March 2, 2017

NGINX Trailing Slashes for WordPress

Disclaimer: I imported this post from WordPress to Jekyll on 9/2/23. Forgive the misformatting until I get a chance to clean it up.

Just a quick tip that was not easily discoverable on the inter-webs.

Trailing Slash Primer

An URL without a trailing slash looks like: /nginx-trailing-slashes-wordpress

An URL with a trailing slash looks like: /nginx-trailing-slashes-wordpress/

The decision to include the slash or not for basic web pages seems to be somewhat subjective and up for debate. Certainly, sites should pick one and be consistent for SEO purposes; Google does not like duplicate content. Amongst WordPress circles (including sites like,, and, the consensus seems to be to include the trailing slash for posts and pages. Files and API calls (more on the latter below) should not contain a trailing slash.

NGINX Rewrite Rule

Conventional Rewrite

There are lots of examples for a NGINX rewrite rule to force WordPress pages always to have the trailing slash. Variations of the following seem to be the most popular, and I have been using this rule for some time with success.

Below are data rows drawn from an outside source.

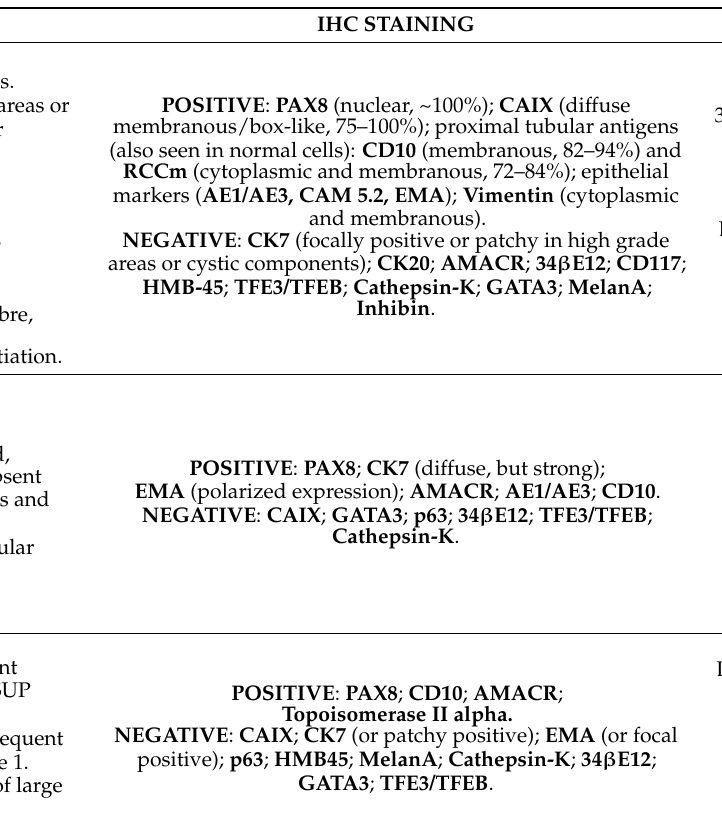
Table 1. Summary of evidence regarding RCC histological, IHC, and genetic profiles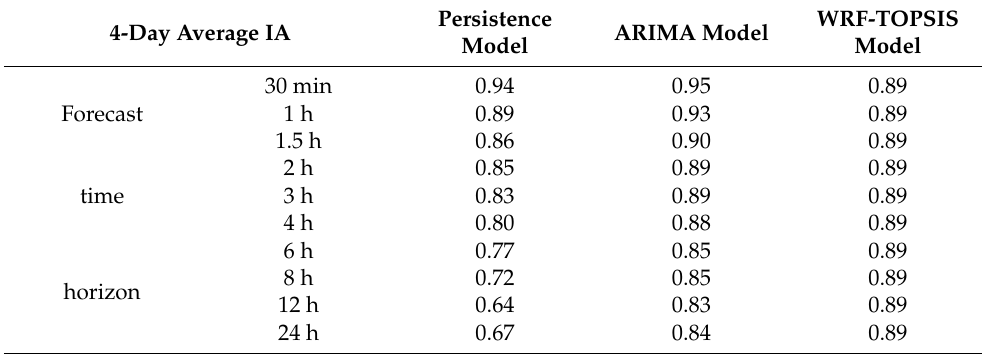
Table 10. Four-day average index of agreement for the wind speed forecasting using the persistence, ARIMA, and WRF-TOPSIS models applied to the 4-day test dataset.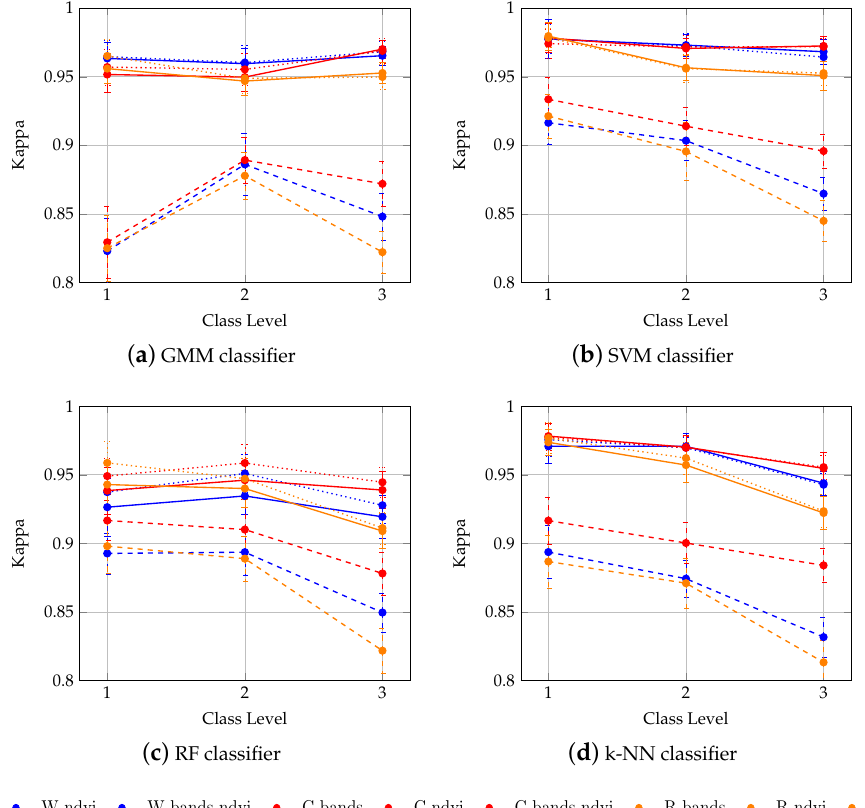
Figure 4. Average Kappa coefficient ± standard deviation obtained after 25 repetitions for each classifier (GMM in ( a ), SVM in ( b ), RF in ( c ), k-NN in ( d )) at the three levels of the class hierarchy (2 classes at level 1; 4 classes at level 2; 13 classes at level 3). The smoothed and non-smoothed versions of the SITS (17 dates) are denoted respectively by W (in blue) and C (in red). The non-smoothed cloud-free version of the SITS (14 dates) is denoted by R (in orange). Accuracy is provided for each group of spectral features: spectral bands alone (solid line), NDVI alone (dashed line), or spectral bands and NDVI (dotted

rewrite ^([^.]*[^/])$ $1/ permanent;

via Bob Monteverde

Excluding WordPress REST API Calls

However, with the inclusion of the new WordPress REST API in WordPress Core, the rewrite rule above breaks things. I discovered this when trying to enable the Markdown feature of Jetpack. I watched API calls in the Chrome console get redirected to include a trailing slash and then fail. I was unable to discover a solution with Google-fu, but with some help from the local Slack community, I pieced together the ‘if()’ below. It seems to do the trick.

# Always Include Trailing Slash (less REST API calls and files)

if ($request_uri !~ "^/wp-json") {
rewrite ^([^.]*[^/])$ $1/ permanent;

Shout out to Ed in the MemTech Slack for pointing me in the right direction.